Si le territoire d’Aru compte assez de conflits de limites et pouvoir, c’est au tour de la chefferie des Aluru de franchir une étape importante dans sa quête du développement durable. Mardi, 2 décembre 2025 à Adranga, chef-lieu de la chefferie, un protocole d’accord a été officiellement signé entre les autorités traditionnelles, les leaders communautaires, les organisations de la société civile et la famille régnante pour régler un différend qui les opposent depuis plus de 3 ans dans cette partie de la province de l’Ituri, au nord-est de la République démocratique du Congo.
Cet accord vise à instaurer un cadre structuré de concertation afin de mieux coordonner les actions de développement local et renforcer la cohésion entre les différents acteurs du terroir. Il définit clairement les rôles, les priorités, les mécanismes de suivi ainsi que les modalités de prise de décision au sein de ce nouveau cadre de concertation.
Albert Atama Koliwa, délégué spécial de l’administration policière de l’état de siège, notable et chef de la délégation ayant piloté ce processus, a salué cette avancée significative avec l’effort de toutes les parties prenantes :
« Ce protocole est le fruit d’un long processus de concertation. Nous avons consulté toutes les composantes de notre communauté pour aboutir à ce document qui, nous l’espérons, servira de boussole pour notre développement commun. C’est un engagement pour l’unité et la coordination des efforts au service de la chefferie des Aluru ».

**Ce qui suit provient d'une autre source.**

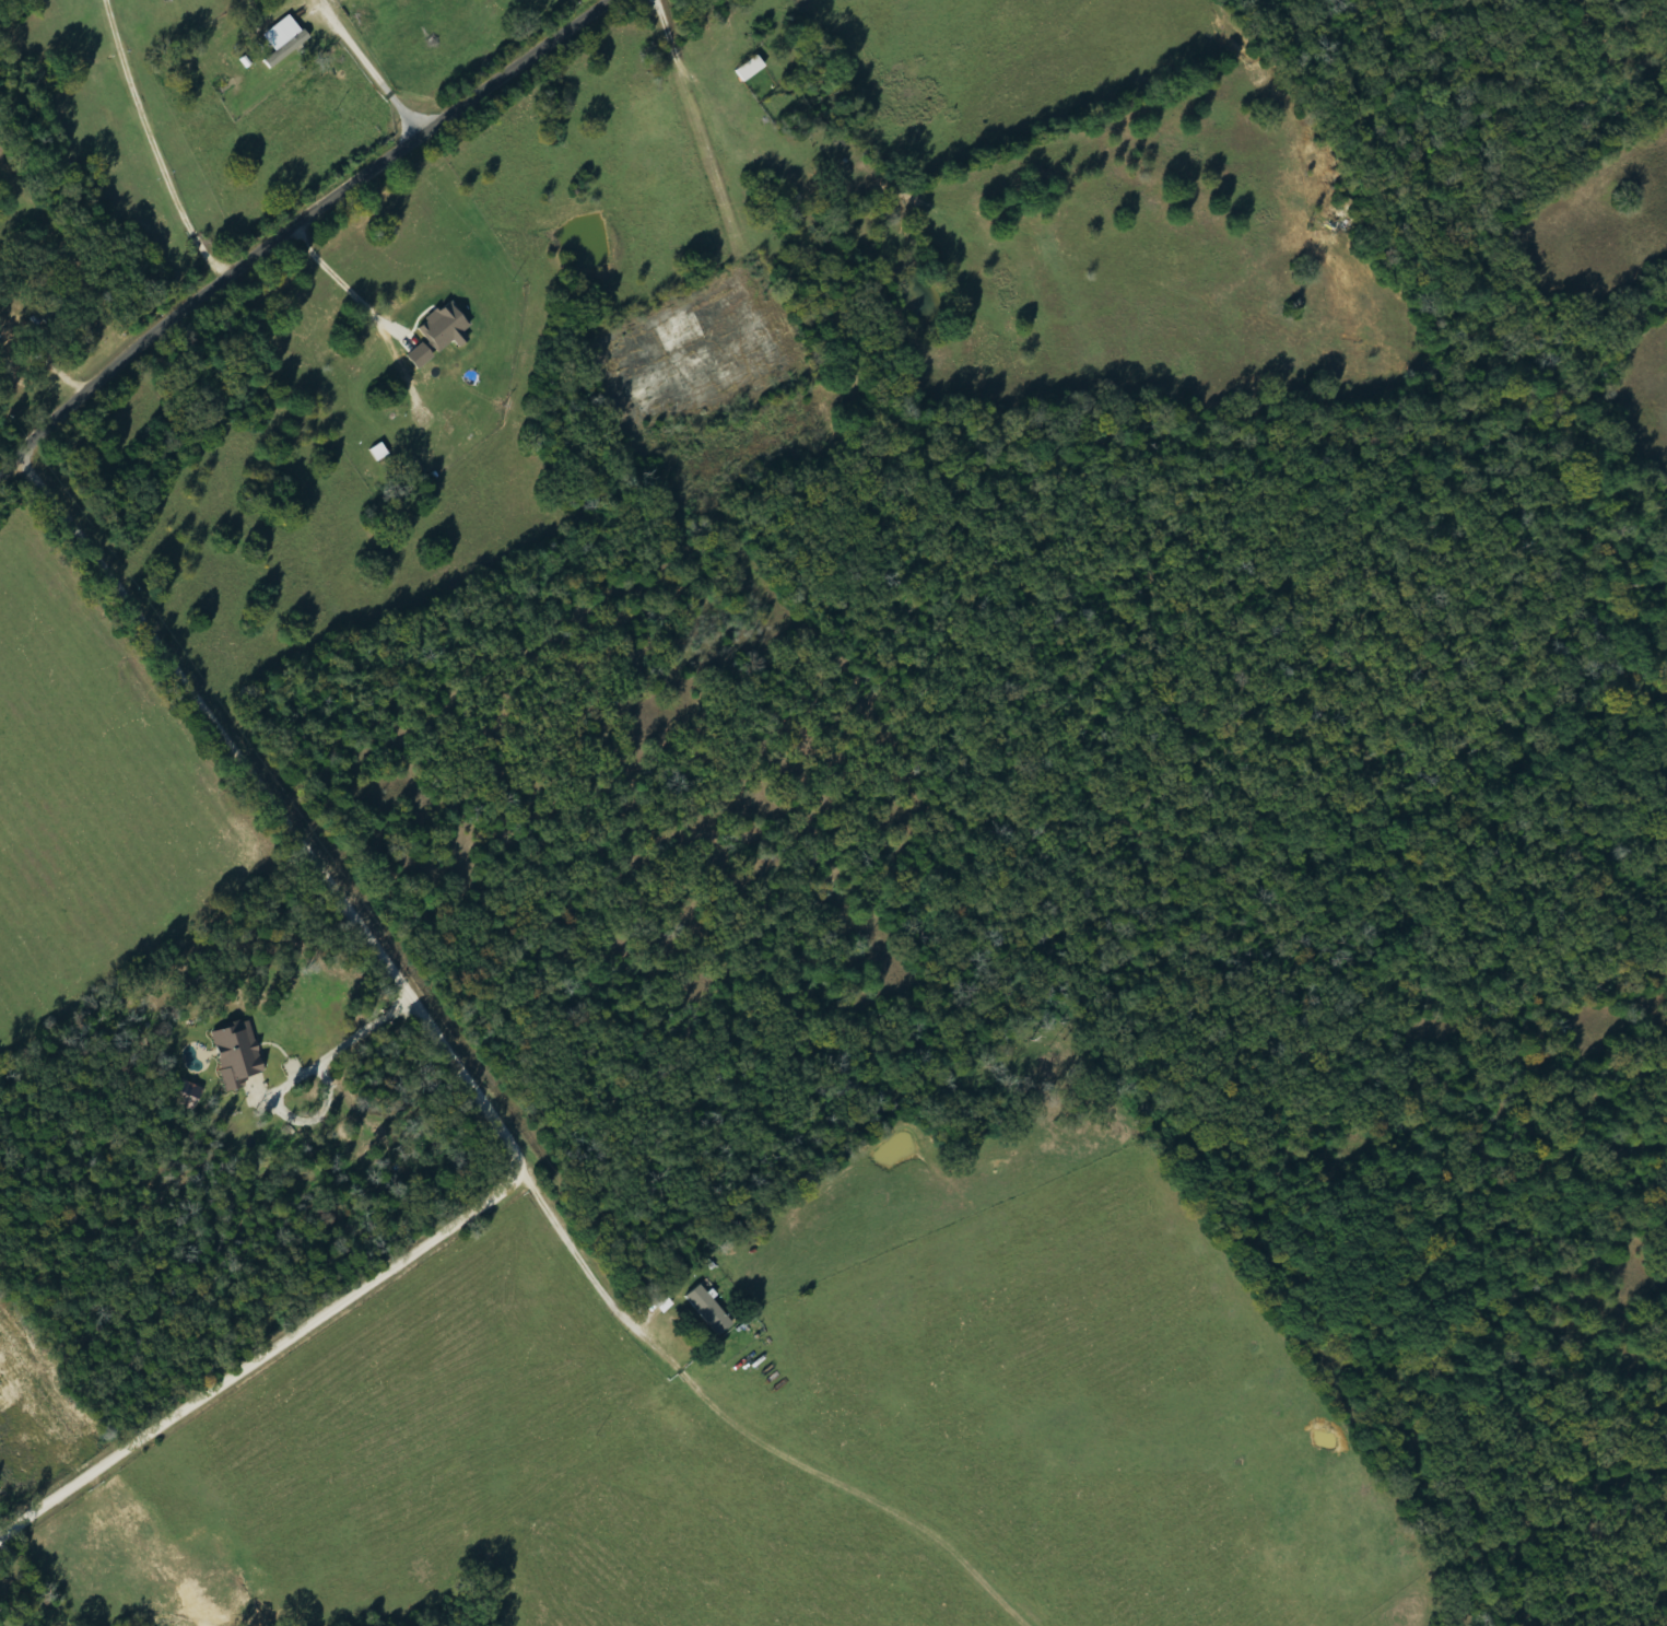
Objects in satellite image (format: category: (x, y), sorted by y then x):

Sa Majesté Adia Sabho Sylvain, chef de la chefferie des Aluru, également présent à cette cérémonie s’est félicité de retour de la collaboration avec lui et sa population.
« Je suis très heureux de cette signature. Elle traduit notre volonté collective de travailler main dans la main pour le bien de notre population. La concertation est essentielle. C’est par le dialogue et la cohésion que nous pourrons bâtir une chefferie forte, prospère et respectueuse de nos valeurs, non par le desir du pouvoir ou par des disputes inutiles, et chacun devra maintenant respecter ses engagements et ses limites ».
Plusieurs participants présents lors de la cérémonie ont exprimé leur satisfaction. Pour eux, cette dynamique de dialogue et d’unité est un exemple à suivre pour d’autres entités coutumières du territoire d’Aru et de la province.
« C’est une très belle initiative. Cela va nous permettre de parler d’une seule voix, de prioriser les besoins de notre communauté et d’éviter les divisions inutiles ».
Il convient de rappeler que la mise en place de ce cadre concerté est le résultat d’un travail de fond, nourri par la volonté des parties prenantes de bâtir une chefferie plus forte, stable et tournée vers l’avenir. Ce protocole d’accord est désormais un outil de référence pour la mobilisation, la planification et la mise en œuvre des projets de développement au profit de toute la population.
Pendant près de 3 ans, un conflit de pouvoir à la tête de la chefferie, le manque de collaboration entre les forces vives et d’autres leaders communautaires freiner le développement des Aluru. Avec ce protocole d’accord, tout porte à croire que la chefferie pourra à nouveau décoller, longtemps en souffrance pour le manque de collaboration.